As usual, the billionaires/greedy ruling classes are to blame - for pretty much everything:

Azz I was just surprised that this has been kept so quiet. I can’t even see much about it in news reports. when I asked the lady I spoke to she said it wasn’t switched on. Which makes no sense.

Bunnings has just won a case before the Administrative Review Tribunal over its use of AI and cameras in store

The Administrative Review Tribunal has found that Bunnings was reasonably entitled to use AI facial recognition technology to combat crime and staff abuse in its stores.

The hardware giant did not breach privacy laws in scanning customers’ faces, but could have done more to notify them of the data collection, the tribunal said.

Australia’s Privacy Commissioner Carly Kind determined in 2024 that Bunnings breached privacy laws by scanning hundreds of thousands of customers’ faces without their proper consent. The Tribunal has reversed that decision.

Gary Mortimer, a professor of retail and consumer behaviour at the Queensland University of Technology, said he supported the administrative tribunal’s ruling.

“It’s incumbent on retailers to not just keep their workers safe, but also other customers safe, and also protect their inventory from loss and theft,” he said.

“They should be looking at alternative ways to do that and using high-tech, innovative technology, computer vision [and] AI systems is the way of the future.”

### WHAT THE TASK ASKS
Reproduce the Bunnings passage above word for word, starting at "Australia’s Privacy Commissioner" and ending at "reversed that decision.".

### DATASET

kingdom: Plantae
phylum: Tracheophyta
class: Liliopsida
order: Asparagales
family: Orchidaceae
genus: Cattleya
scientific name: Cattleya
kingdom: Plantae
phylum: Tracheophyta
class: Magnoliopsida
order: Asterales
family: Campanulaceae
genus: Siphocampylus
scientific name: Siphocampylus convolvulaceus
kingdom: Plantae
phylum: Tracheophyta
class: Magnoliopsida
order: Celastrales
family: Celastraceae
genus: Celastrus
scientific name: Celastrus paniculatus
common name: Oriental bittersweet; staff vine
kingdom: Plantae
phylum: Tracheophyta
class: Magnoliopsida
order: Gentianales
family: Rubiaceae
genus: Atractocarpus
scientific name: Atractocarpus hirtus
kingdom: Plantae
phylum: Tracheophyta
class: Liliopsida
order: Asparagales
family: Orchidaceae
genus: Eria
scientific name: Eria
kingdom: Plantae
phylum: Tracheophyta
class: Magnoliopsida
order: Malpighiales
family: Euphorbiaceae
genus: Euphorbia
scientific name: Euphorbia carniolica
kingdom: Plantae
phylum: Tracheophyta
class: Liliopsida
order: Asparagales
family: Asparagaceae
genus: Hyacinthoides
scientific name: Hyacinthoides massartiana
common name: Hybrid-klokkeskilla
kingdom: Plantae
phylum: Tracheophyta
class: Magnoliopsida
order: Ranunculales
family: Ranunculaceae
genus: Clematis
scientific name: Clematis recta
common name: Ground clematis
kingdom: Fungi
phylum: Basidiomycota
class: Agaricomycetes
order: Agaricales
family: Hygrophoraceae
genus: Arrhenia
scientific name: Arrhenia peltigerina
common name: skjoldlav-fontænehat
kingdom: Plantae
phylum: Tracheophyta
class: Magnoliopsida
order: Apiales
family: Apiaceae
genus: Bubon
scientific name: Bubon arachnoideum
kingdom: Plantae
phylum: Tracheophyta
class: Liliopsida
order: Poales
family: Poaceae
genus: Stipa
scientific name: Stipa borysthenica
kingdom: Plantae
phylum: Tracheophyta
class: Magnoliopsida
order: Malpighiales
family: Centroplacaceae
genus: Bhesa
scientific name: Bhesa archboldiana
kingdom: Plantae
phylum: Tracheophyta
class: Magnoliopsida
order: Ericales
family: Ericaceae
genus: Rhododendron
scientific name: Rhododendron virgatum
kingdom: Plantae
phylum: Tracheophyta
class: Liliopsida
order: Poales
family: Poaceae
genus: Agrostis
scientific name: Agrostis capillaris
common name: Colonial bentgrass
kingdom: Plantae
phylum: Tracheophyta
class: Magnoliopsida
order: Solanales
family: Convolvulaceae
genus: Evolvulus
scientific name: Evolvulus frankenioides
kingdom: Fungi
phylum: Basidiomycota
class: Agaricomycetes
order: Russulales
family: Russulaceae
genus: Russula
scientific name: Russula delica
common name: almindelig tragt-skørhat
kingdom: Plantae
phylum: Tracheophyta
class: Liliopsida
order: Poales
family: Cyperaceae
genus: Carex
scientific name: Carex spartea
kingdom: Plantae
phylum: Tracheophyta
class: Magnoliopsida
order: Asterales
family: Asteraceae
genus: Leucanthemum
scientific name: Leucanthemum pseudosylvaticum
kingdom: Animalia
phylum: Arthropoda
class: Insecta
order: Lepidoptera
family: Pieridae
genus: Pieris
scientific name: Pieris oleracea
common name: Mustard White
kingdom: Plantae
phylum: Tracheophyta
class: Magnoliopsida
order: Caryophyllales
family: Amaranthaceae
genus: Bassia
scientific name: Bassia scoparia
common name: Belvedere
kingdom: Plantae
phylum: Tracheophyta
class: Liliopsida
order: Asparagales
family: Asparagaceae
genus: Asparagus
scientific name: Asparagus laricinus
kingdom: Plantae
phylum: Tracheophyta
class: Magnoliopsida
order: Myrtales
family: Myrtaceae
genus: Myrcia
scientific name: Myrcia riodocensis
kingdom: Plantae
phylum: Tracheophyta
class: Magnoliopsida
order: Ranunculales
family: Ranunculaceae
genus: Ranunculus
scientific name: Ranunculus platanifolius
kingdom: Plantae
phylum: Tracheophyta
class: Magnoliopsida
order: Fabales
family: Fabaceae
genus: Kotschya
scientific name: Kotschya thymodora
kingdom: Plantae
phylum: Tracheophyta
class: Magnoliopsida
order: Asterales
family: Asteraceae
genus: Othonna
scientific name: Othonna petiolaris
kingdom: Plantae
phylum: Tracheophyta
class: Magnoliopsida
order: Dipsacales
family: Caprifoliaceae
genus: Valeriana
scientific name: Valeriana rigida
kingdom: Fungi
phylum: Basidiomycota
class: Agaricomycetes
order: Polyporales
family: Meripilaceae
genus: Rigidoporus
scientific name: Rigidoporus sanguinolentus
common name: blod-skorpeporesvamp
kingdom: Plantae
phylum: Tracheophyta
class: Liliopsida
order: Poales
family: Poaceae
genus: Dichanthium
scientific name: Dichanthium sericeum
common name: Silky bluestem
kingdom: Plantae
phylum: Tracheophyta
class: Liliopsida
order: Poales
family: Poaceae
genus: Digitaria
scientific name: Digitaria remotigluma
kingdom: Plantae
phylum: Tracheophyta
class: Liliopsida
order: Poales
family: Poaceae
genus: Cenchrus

### RIGHT ANSWER
Australia’s Privacy Commissioner Carly Kind determined in 2024 that Bunnings breached privacy laws by scanning hundreds of thousands of customers’ faces without their proper consent. The Tribunal has reversed that decision.